» Domande di studio
1. Riporta senza modifiche il passo del testo sul padiglione Albania che si apre con le parole contenenti "Padiglione Albania di" e si chiude con "Gallery / cinqueesei.".
2. Rispondi a queste domande sul testo sul padiglione Albania:
(a) In quale città nacque Enver Hoxha?
(b) A quale anno risale l'opera It Wears as it Grows di Armando Lulaj?
(c) Quale ala del museo Storico Nazionale di Tirana risulta chiusa?

» Testo fornito
14 Ottobre 2015, 11:49 am CET

Padiglione Albania di Daniela Ambrosio

di Daniela Ambrosio 14 Ottobre 2015
Armando Lulaj, It Wears as it Grows, 2011. Still da film, 18min. Courtesy of Debatik Center Film / Artra Gallery / cinqueesei
Armando Lulaj, It Wears as it Grows, 2011. Still da film, 18min. Courtesy of Debatik Center Film / Artra Gallery / cinqueesei
Armando Lulaj, It Wears as it Grows, 2011. Still da film, 18min. Courtesy of Debatik Center Film / Artra Gallery / cinqueesei.

Il mio ricordo dell’Albania è fatto di scheletri e fantasmi: le case fatiscenti di Argirocastro, città natale di Enver Hoxha; le vecchie fabbriche dismesse che hanno il colore della ruggine; i bunker che sorgono come funghi da ogni parte, gusci vuoti di inattaccabile cemento armato. E poi la fortezza che sovrasta Porto Palermo, i binari ciechi di una ferrovia che non porta da nessuna parte e il museo Storico Nazionale di Tirana con la sua ala dedicata alla storia più recente chiusa, come se fosse necessario più tempo per assimilare gli ultimi avvenimenti.

» Dati mostrati

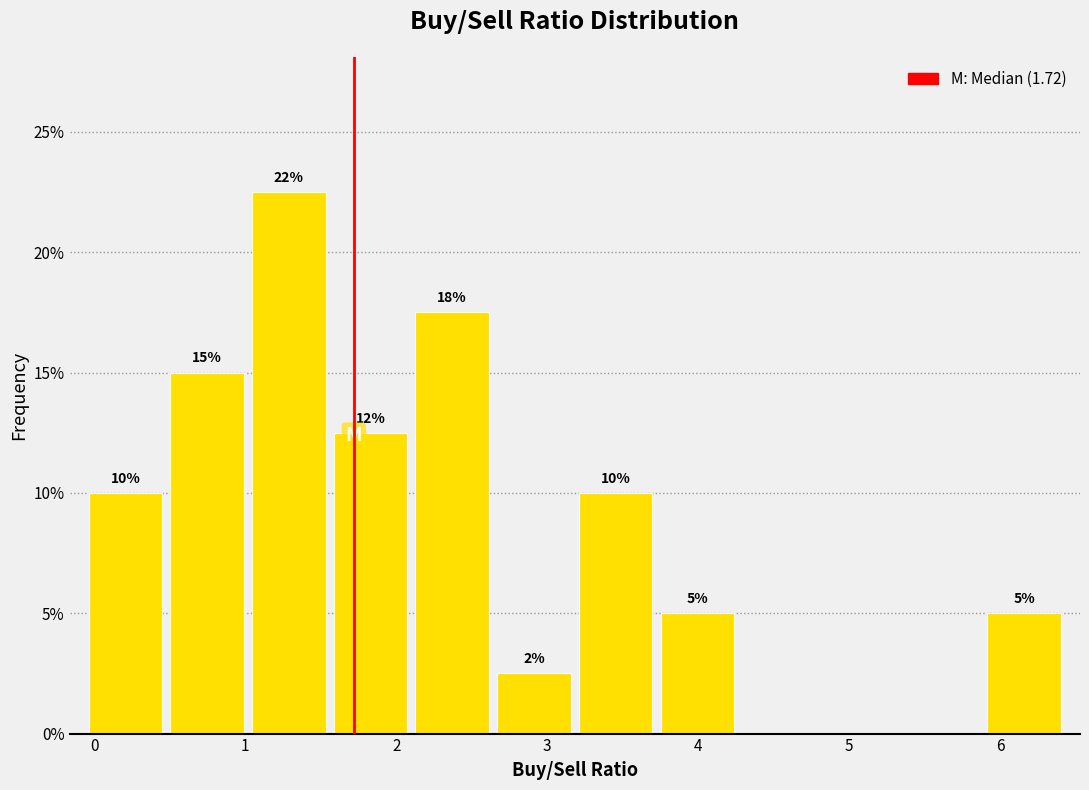

Over which range of the x-axis is the bar tallest?

1.0 to 1.6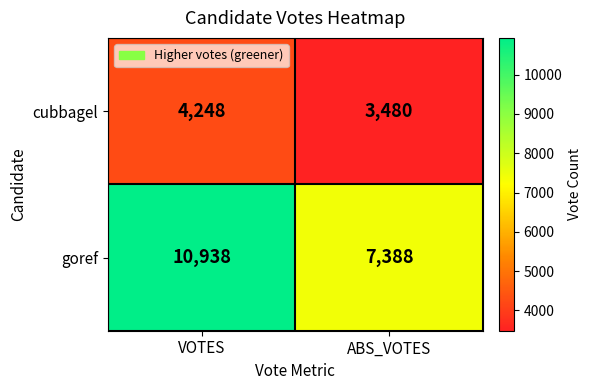

List the series in order of their peak value, highest first.

goref, cubbagel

» Soluzioni
1.
Padiglione Albania di Daniela Ambrosio

di Daniela Ambrosio 14 Ottobre 2015
Armando Lulaj, It Wears as it Grows, 2011. Still da film, 18min. Courtesy of Debatik Center Film / Artra Gallery / cinqueesei
Armando Lulaj, It Wears as it Grows, 2011. Still da film, 18min. Courtesy of Debatik Center Film / Artra Gallery / cinqueesei
Armando Lulaj, It Wears as it Grows, 2011. Still da film, 18min. Courtesy of Debatik Center Film / Artra Gallery / cinqueesei.

2.
(a) Ad Argirocastro.
(b) Al 2011.
(c) L'ala dedicata alla storia più recente.